• **WHAT IS NEEDED**
Pull out the text of every entry below word for word, leaving out the pictures.

• **EXTRACTED INFORMATION**
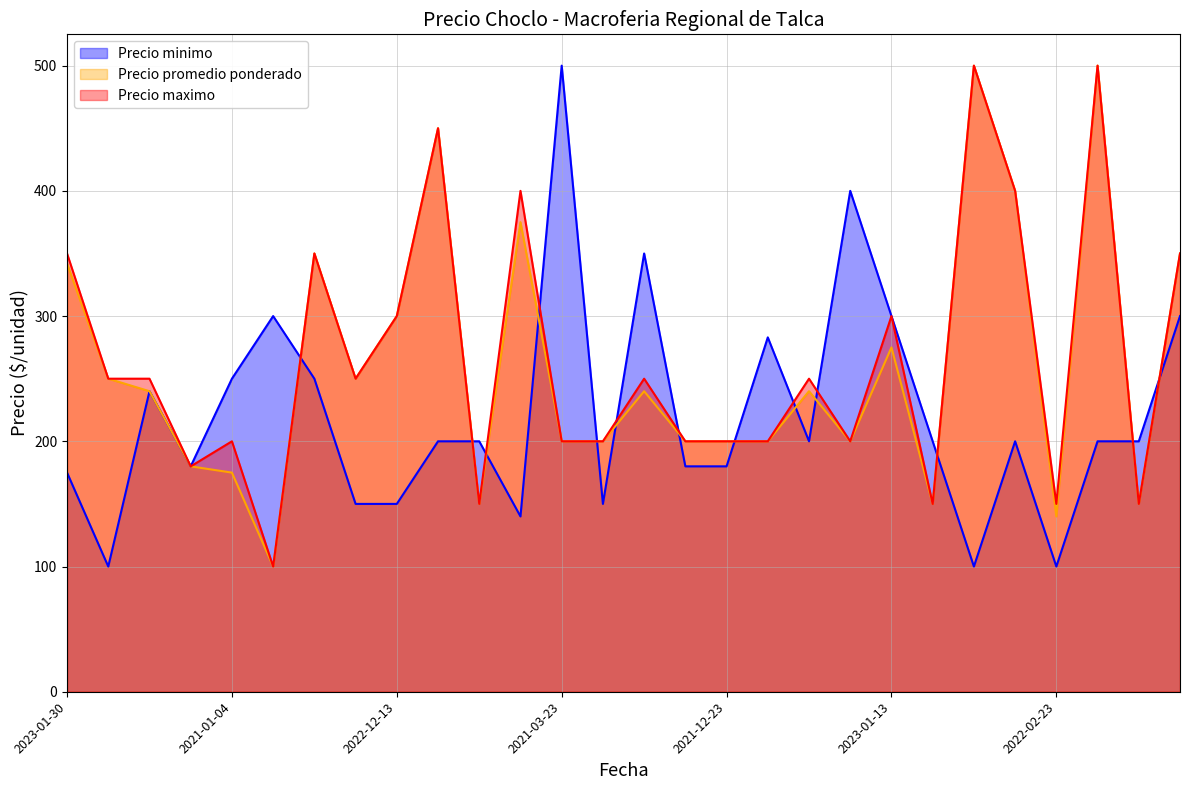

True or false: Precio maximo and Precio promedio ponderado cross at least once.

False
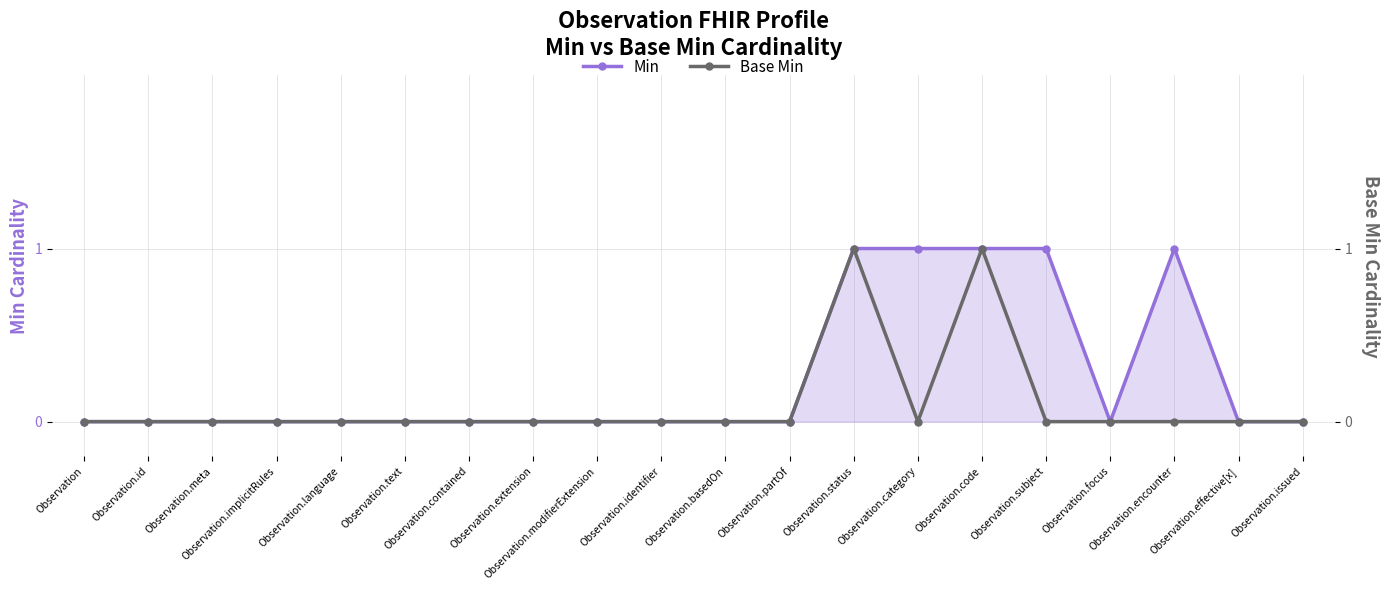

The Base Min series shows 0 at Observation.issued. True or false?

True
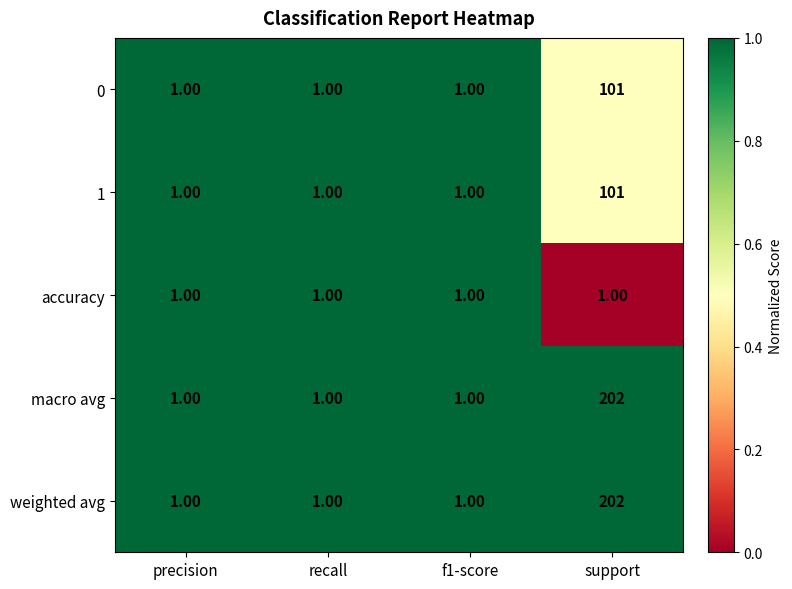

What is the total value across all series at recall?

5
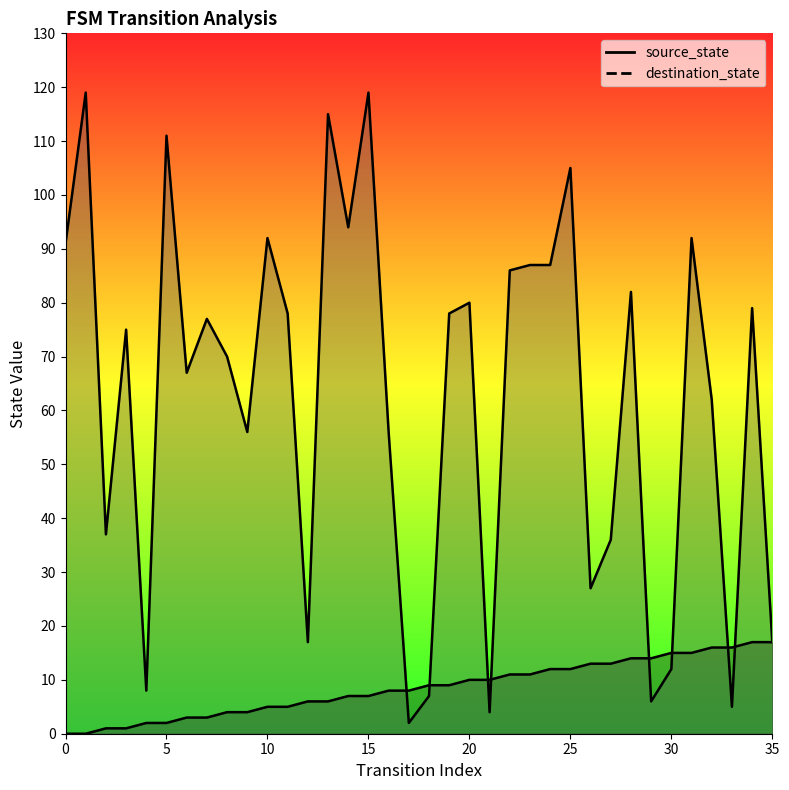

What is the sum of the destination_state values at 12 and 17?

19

• **ANSWER BELOW**
True or false: Precio maximo and Precio promedio ponderado cross at least once.

False

The Base Min series shows 0 at Observation.issued. True or false?

True

What is the total value across all series at recall?

5

What is the sum of the destination_state values at 12 and 17?

19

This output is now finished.